_Entries taken from a collection_.
[Start of Attachment]
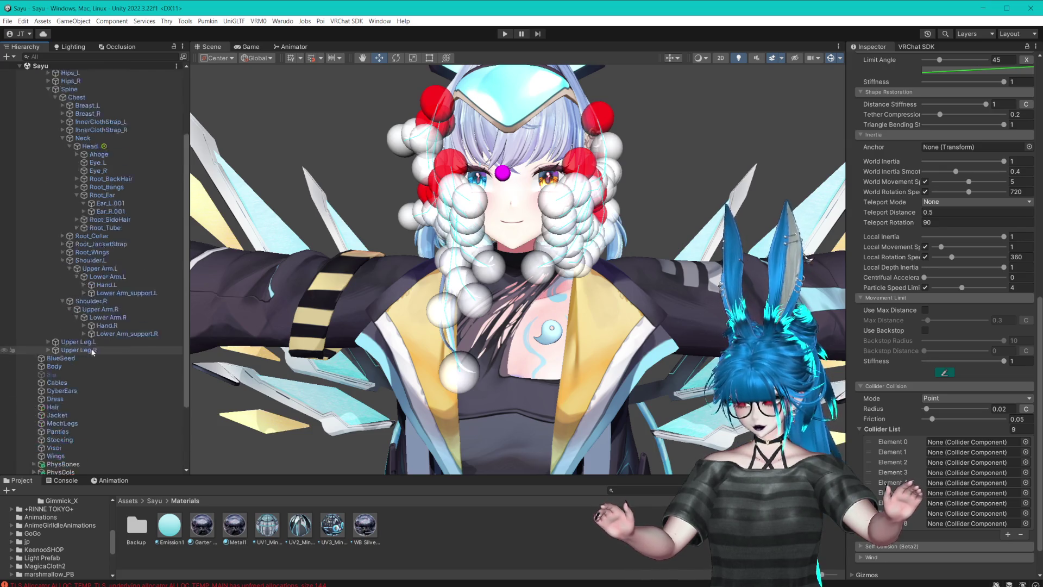
scroll(92, 351, "up", 5)
left_click(918, 140)
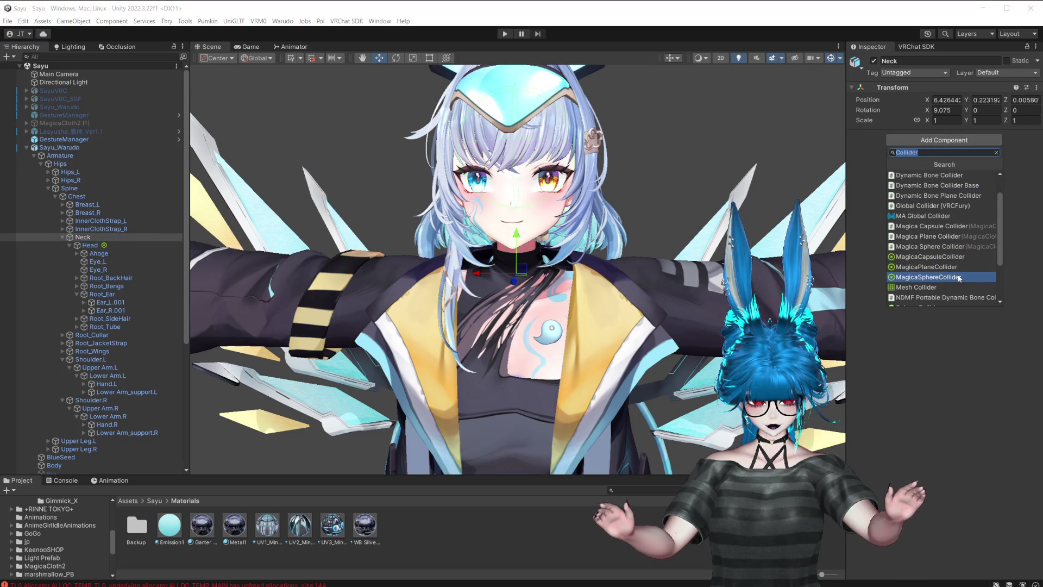
- Give Neck a Y-axis MagicaCapsuleCollider with length 0.09, radius 0.026 and centre Y 0.04
left_click(947, 256)
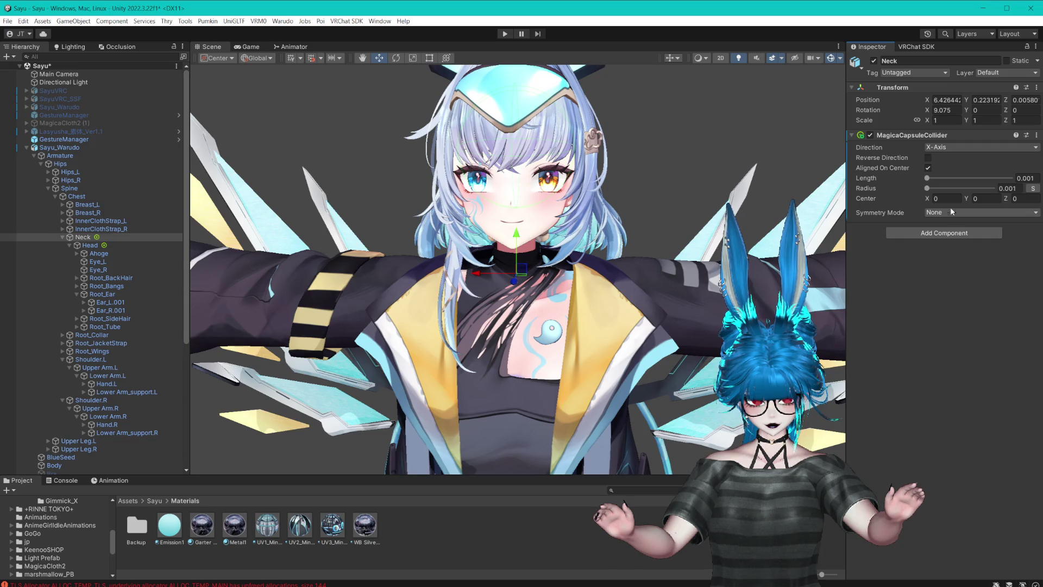
left_click_drag(929, 190, 931, 180)
type("0.09")
left_click(934, 147)
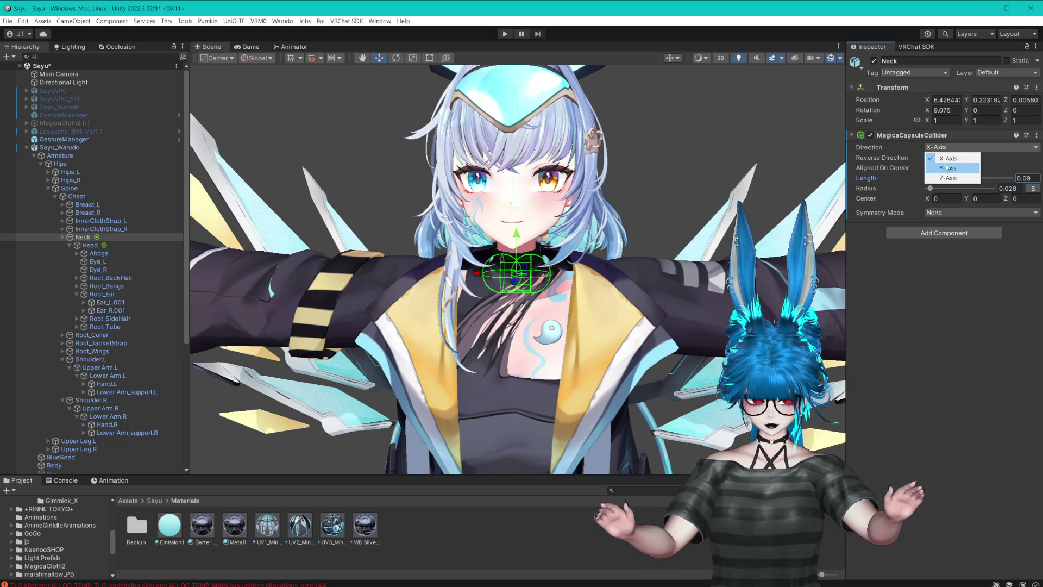
left_click(946, 167)
scroll(703, 197, "up", 3)
mouse_move(702, 202)
left_mouse_down()
mouse_move(972, 200)
mouse_move(932, 188)
left_mouse_up()
left_click_drag(804, 207, 617, 184)
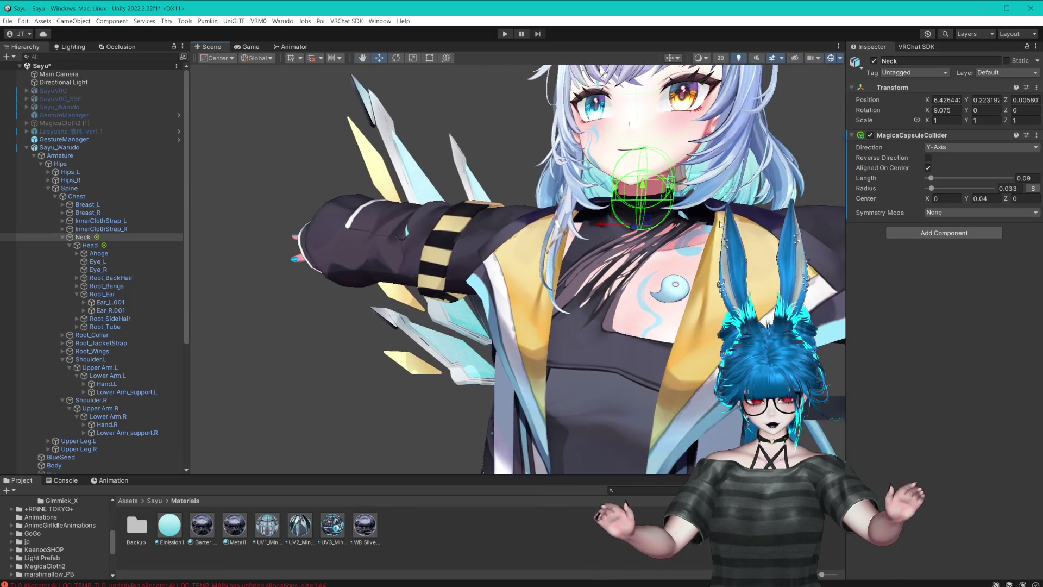
key("BackSpace")
type("25")
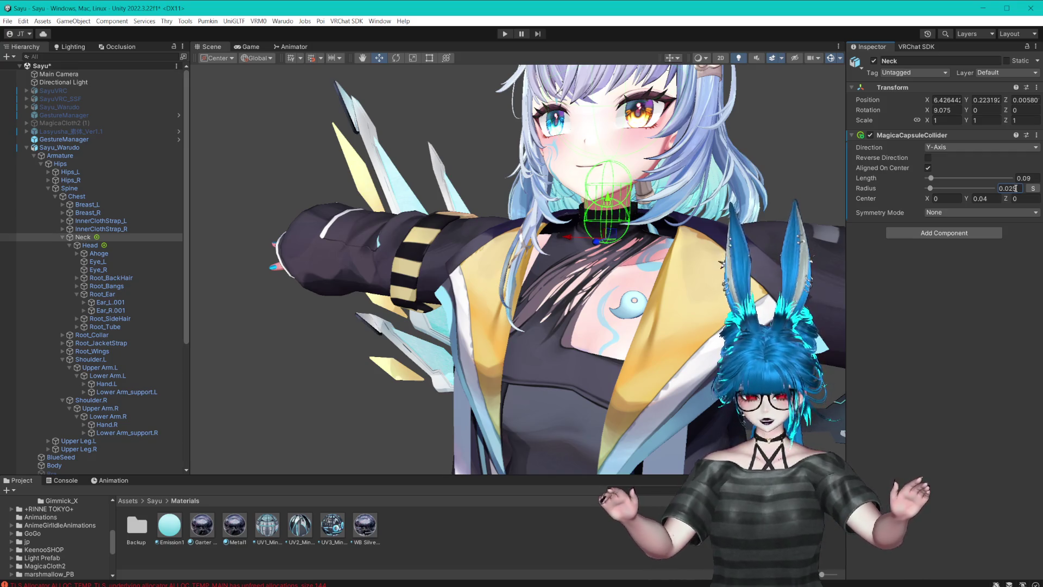
key("Return")
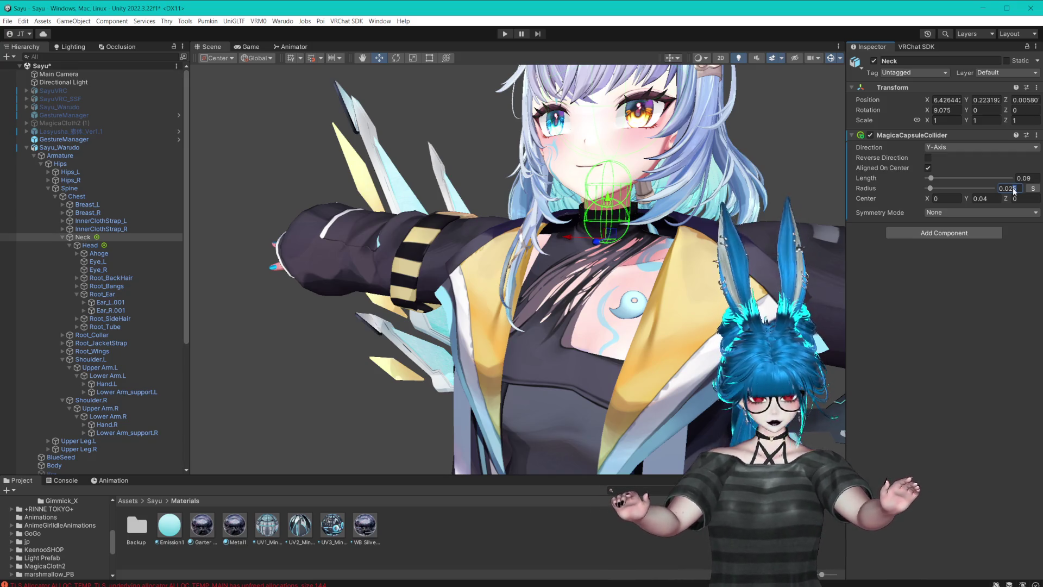
- View the avatar from her side, then switch over to Blender
scroll(518, 269, "up", 2)
left_click_drag(809, 260, 698, 222)
left_click(728, 258)
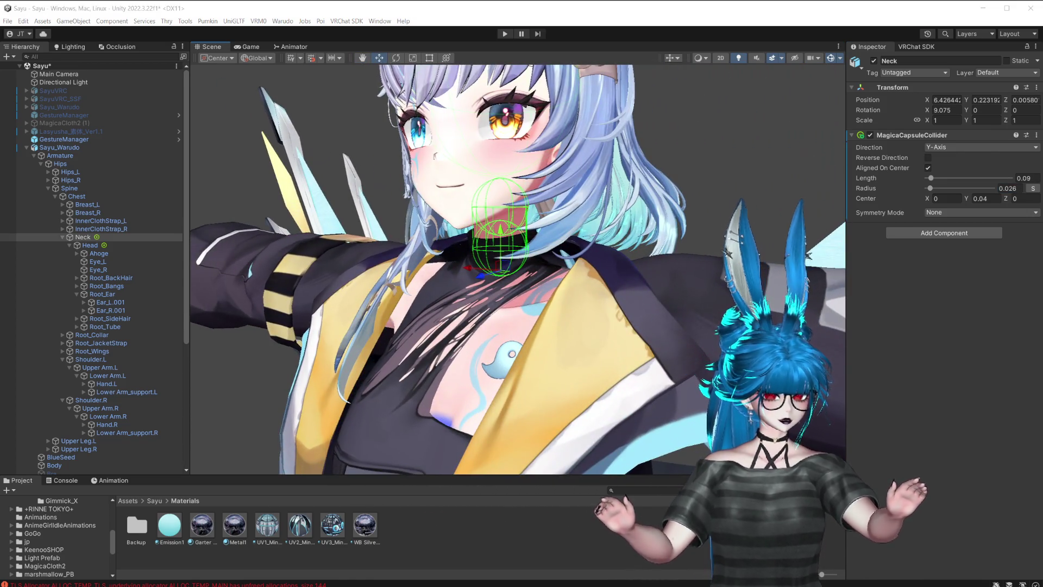
key("alt+Tab")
[End of Attachment]
_GOAL OF THE EXERCISE_.
Say how many lines in the entries contain the string "scroll", and say nothing else.

_FINISHED TASK_.
3